Supplied passage:
========
One word: disappointing.
Another word: disjointed.
I don't mean to "dis-" this book but it was kind of a letdown. This was one of the new 52 reboots that I was looking to most of all. What Dan Jurgens gives us is a semi-hero with confusing goals and zero backstory. The plot lines are ridiculously disconnected, and sophomoric, appealing perhaps to 12 year boys but no one else. Gone, definitely are the Mike Grell days -- this book doesn't even strive to live in that shadow of that story run.
Not only do I not care about this new Green Arrow and his crew, I'm almost hoping he'll lose.
My advice to Arrow fans -- watch the TV show. At least those writers care about the character.
The first three volumes of Green Arrow are some of the worst comics I've ever read. Straight up awful. Just ignore them and start at volume 4 when Jeff Lemire comes on board as writer and, combined with the incredible art by Andrea Sorrentino, turns it into one of the best books in the DC stable.
========
Given data:
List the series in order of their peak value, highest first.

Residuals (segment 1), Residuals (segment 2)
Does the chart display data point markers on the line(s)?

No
========
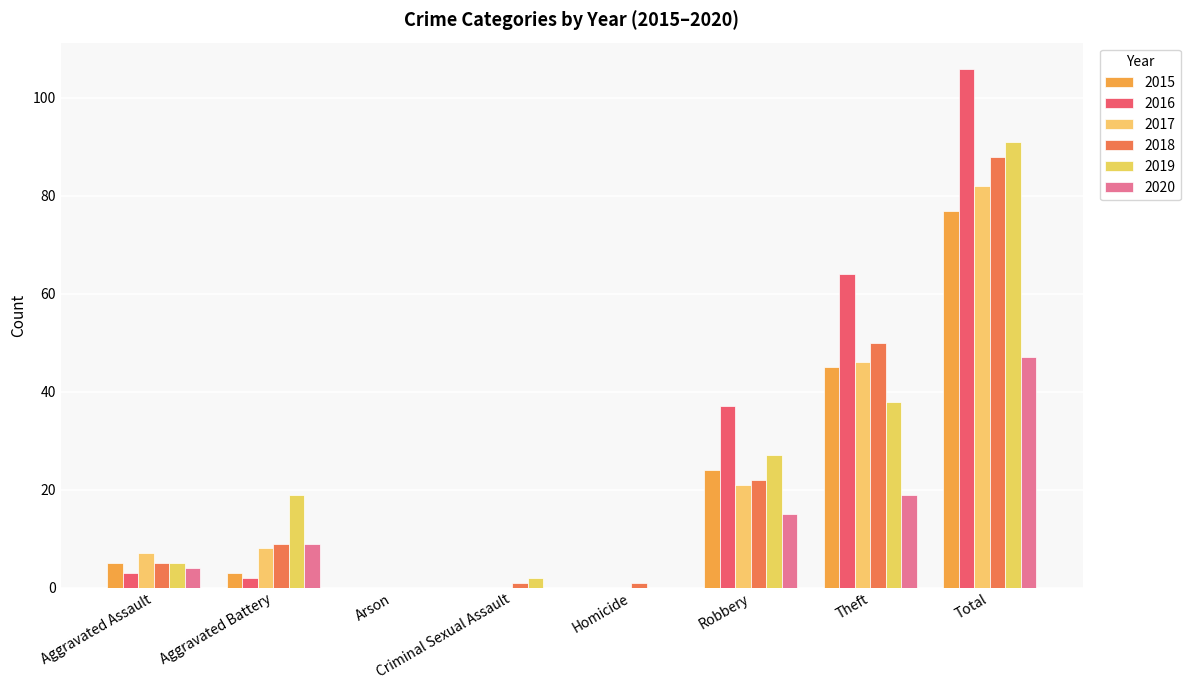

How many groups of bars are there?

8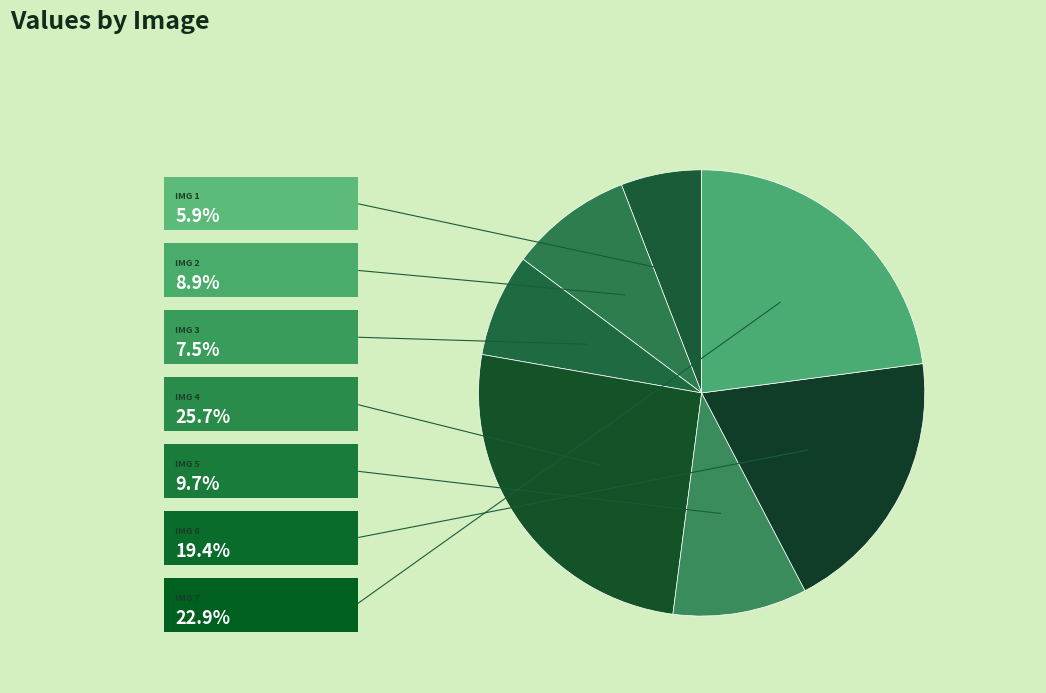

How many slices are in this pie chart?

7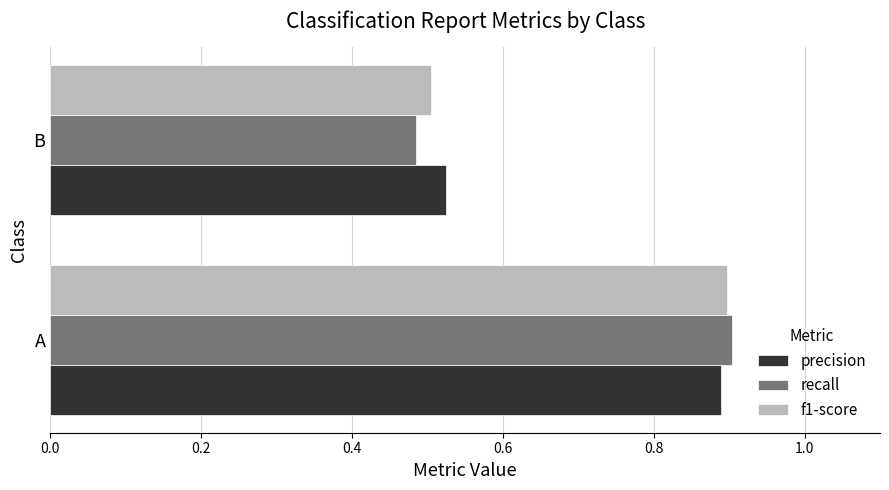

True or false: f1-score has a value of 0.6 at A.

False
========
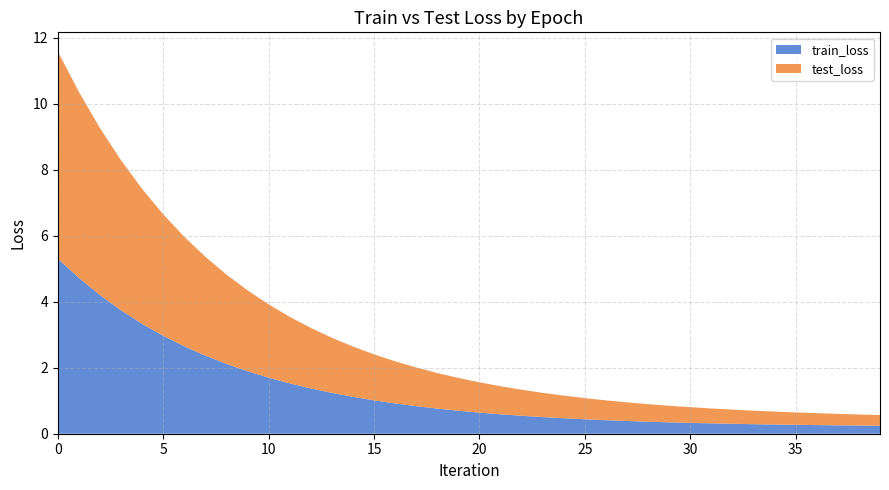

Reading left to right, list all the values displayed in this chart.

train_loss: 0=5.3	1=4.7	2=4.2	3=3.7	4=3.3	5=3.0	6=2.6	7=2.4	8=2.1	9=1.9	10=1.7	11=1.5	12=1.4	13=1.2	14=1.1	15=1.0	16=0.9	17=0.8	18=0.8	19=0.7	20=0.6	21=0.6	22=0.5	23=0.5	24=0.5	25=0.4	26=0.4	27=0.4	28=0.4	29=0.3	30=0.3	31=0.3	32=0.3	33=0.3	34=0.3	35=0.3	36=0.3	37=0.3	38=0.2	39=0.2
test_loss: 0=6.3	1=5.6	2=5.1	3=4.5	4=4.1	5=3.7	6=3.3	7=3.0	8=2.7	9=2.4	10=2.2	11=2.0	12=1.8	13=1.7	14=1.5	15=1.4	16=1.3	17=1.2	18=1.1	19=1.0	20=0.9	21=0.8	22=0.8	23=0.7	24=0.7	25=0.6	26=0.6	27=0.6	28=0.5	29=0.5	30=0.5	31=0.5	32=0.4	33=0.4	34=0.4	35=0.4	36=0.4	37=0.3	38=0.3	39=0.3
========
What you will do:
a) Translate this sentence from the Green Arrow review into Spanish: "At least those writers care about the character."
b) Carry the Green Arrow review forward from its last sentence.
The items have no connection to the Green Arrow review.

Results:
a) Al menos a esos guionistas les importa el personaje.

b)
There's pretty much zero plot or character development in the first three volumes. So don't worry about missing anything by skipping them.
I have to admit I was a little disappointed by this book. The character himself feels a little forced in his attitude and humor. It never seems like anything is truly a threat to him because he always has the perfect luck with the perfect arrow for any job. The artwork itself feels a little lackluster. The new design of the arrow himself is a little too "hip". Wouldn't really recommend this to arrow fans or really comic book readers in general.
I'm glad to see someone else comment on the state of art-work in the comic industry these days. A lot of recent comics seem to be drawn by people who are just beginning to learn the rudimentaries of anatomy, among other things, with no concern for field the artist has chosen in life.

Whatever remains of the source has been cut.